The problem: Go through the records and give the number of lines that include "images", with nothing else.

*** Records ***

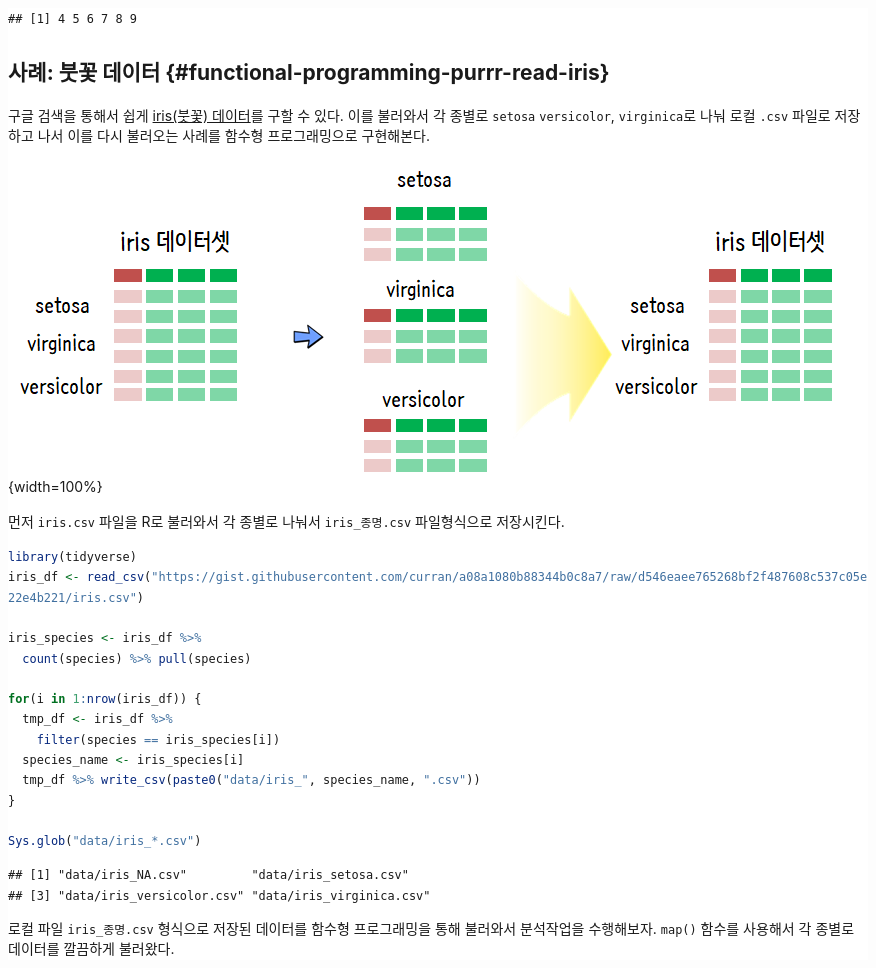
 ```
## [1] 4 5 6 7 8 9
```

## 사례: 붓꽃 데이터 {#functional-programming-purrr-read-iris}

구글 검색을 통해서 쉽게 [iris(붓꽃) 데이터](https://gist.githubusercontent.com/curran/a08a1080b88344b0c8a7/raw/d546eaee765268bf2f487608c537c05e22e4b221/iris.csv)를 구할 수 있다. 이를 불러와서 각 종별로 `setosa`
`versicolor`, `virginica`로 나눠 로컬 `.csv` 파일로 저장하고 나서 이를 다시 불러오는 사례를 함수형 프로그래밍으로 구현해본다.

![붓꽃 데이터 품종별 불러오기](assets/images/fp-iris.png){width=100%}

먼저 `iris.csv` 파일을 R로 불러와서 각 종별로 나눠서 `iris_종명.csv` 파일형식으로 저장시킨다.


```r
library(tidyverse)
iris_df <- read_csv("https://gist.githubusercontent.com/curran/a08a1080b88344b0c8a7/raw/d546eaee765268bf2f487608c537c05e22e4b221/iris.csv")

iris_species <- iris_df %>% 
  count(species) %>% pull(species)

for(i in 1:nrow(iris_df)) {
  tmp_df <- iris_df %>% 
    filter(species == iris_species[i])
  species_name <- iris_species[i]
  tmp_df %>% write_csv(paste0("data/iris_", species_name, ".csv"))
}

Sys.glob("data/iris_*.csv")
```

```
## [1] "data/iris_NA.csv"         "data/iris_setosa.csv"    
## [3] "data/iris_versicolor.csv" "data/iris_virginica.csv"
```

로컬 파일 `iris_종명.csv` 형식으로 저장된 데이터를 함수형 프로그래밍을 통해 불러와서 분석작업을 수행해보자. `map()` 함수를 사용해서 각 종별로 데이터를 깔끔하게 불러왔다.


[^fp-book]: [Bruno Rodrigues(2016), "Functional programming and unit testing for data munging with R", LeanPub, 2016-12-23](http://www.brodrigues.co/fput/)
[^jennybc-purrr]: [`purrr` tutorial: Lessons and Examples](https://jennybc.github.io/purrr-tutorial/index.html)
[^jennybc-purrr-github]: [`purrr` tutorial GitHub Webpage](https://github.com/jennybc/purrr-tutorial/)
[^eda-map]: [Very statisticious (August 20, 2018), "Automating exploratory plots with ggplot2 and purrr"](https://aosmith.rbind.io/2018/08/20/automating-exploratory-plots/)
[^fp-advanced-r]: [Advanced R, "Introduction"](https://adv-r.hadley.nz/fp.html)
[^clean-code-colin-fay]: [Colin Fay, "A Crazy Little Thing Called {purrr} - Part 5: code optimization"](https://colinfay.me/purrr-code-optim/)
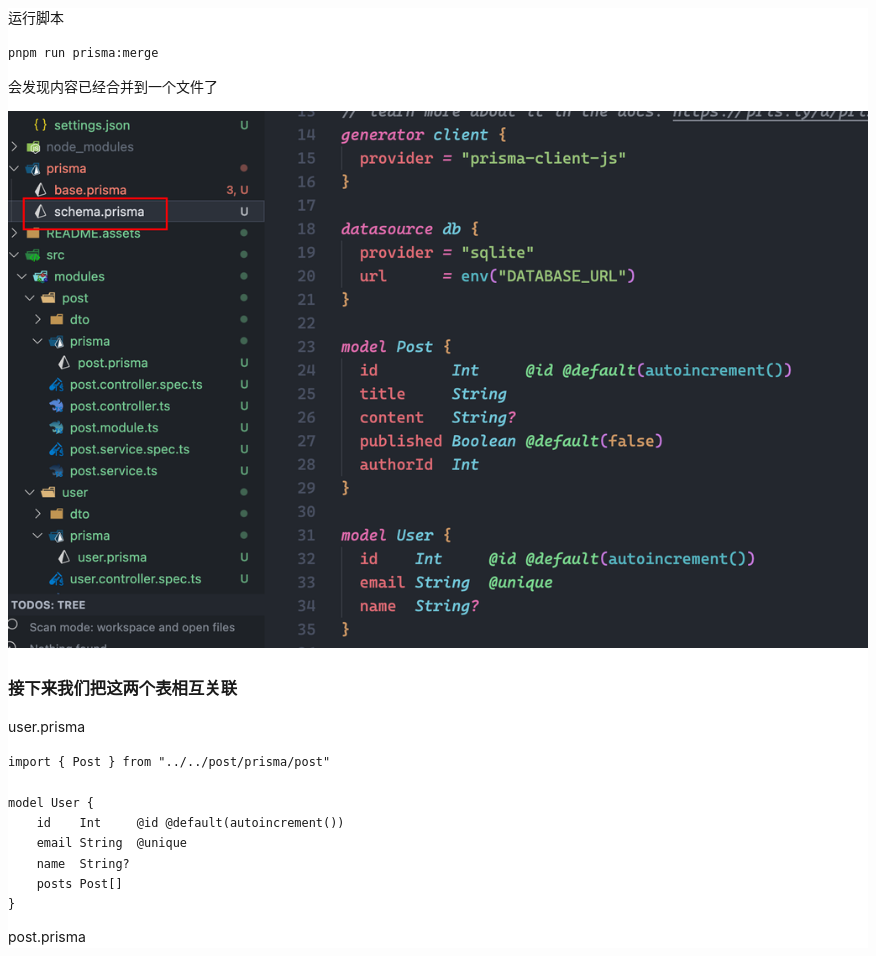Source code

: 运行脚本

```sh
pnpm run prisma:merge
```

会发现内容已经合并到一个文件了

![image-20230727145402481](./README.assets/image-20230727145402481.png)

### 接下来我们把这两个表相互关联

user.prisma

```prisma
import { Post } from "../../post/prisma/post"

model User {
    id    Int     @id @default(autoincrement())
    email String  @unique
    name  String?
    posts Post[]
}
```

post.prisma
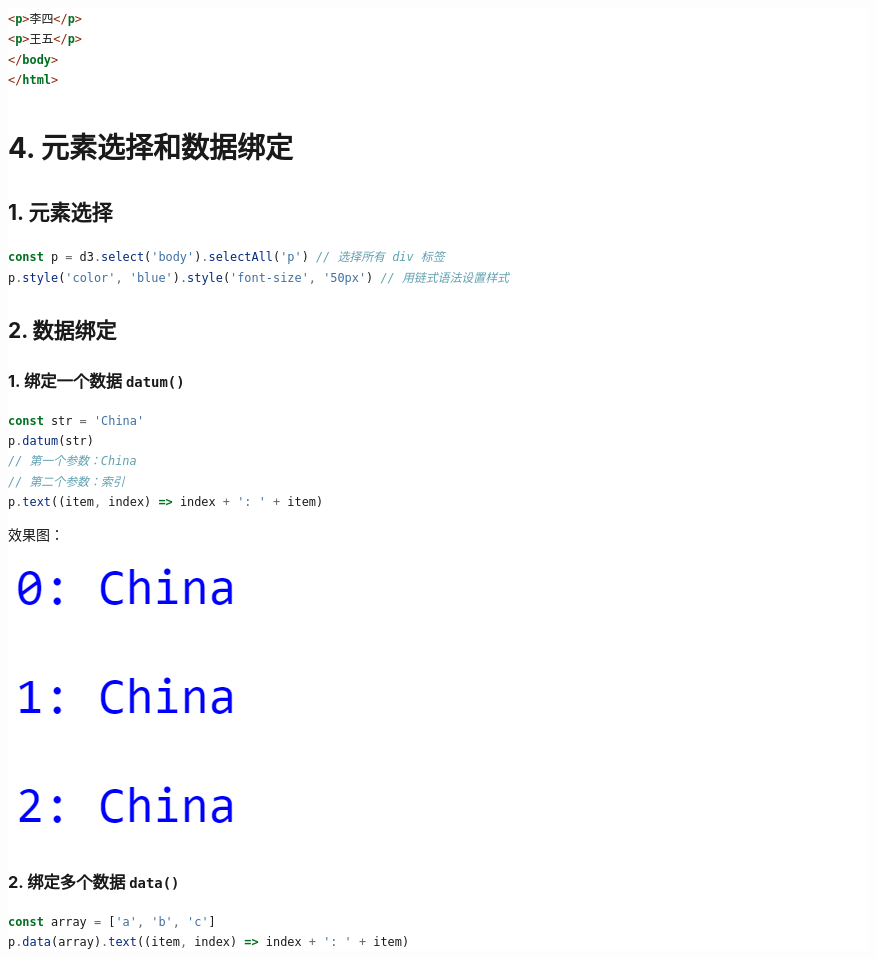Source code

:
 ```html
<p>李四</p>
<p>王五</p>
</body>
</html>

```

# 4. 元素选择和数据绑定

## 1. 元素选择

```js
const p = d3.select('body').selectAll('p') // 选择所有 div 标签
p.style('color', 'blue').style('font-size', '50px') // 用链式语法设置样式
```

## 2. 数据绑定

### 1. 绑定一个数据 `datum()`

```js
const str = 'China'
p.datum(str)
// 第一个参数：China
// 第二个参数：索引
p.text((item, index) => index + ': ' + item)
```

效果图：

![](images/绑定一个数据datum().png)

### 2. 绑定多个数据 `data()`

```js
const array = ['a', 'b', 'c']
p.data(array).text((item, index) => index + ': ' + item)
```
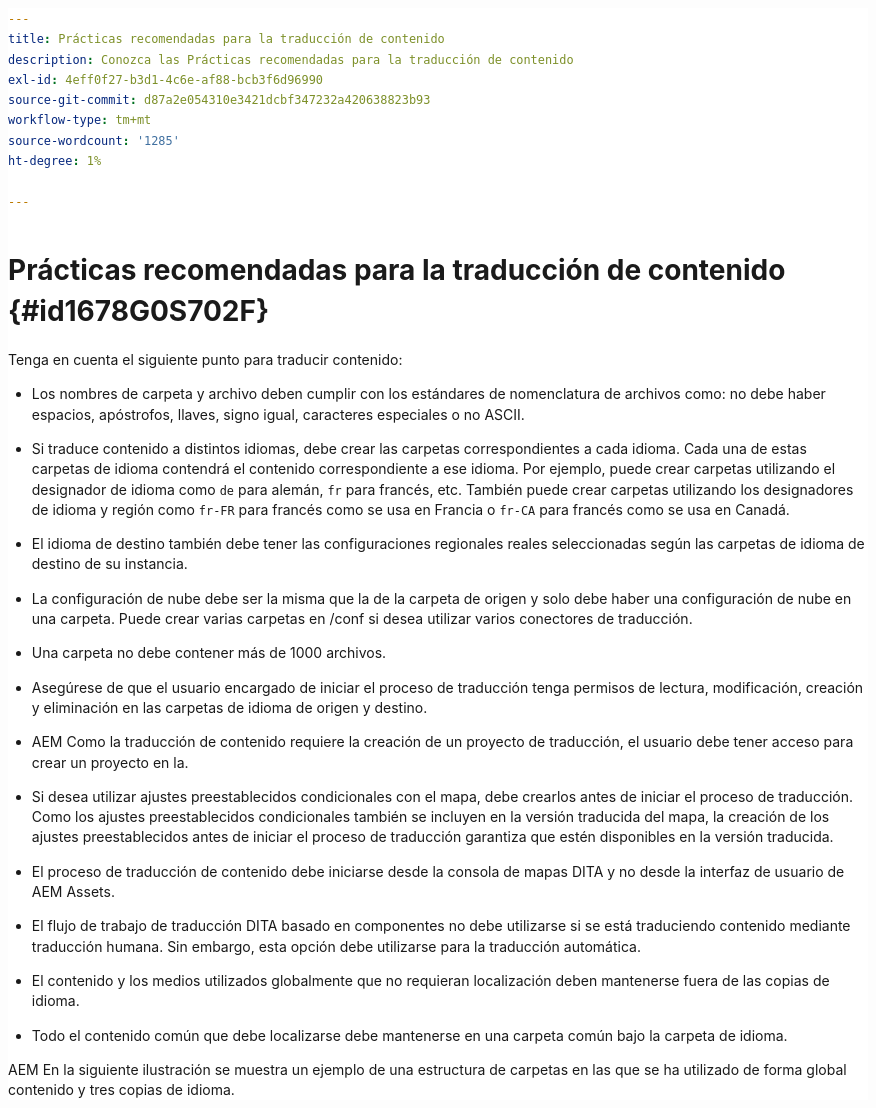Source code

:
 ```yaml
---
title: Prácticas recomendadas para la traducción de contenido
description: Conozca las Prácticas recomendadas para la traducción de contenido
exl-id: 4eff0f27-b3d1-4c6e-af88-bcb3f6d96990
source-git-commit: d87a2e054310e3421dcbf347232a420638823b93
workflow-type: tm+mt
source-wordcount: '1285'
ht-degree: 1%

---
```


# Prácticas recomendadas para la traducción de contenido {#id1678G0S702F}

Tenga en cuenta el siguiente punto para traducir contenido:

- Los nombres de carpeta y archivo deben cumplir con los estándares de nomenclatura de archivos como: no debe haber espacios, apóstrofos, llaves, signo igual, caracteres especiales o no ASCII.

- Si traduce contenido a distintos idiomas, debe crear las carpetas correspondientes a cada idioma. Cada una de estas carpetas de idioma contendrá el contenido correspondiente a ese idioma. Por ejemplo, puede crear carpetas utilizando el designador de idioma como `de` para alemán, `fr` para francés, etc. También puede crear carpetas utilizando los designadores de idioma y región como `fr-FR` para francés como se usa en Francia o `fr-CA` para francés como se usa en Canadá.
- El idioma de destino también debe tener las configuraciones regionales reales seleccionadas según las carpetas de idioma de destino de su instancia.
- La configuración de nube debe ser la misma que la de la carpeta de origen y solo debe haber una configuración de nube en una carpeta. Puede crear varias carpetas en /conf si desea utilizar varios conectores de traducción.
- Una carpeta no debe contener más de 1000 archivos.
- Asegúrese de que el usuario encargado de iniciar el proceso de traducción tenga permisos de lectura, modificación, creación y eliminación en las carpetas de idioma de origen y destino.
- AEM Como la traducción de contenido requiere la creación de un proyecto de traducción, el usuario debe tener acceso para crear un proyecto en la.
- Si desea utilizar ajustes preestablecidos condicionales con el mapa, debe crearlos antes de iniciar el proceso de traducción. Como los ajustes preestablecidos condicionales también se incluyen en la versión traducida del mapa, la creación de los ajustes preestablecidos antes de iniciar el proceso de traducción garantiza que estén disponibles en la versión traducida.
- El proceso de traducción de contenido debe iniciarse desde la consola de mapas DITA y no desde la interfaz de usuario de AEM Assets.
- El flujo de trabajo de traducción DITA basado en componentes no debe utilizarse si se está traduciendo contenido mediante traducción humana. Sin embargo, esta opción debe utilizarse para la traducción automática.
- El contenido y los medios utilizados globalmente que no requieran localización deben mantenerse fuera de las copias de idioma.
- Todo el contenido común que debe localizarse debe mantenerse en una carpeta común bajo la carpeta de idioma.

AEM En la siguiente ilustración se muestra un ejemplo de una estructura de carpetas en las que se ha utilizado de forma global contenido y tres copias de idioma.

*** End of Records ***

Your solution: 2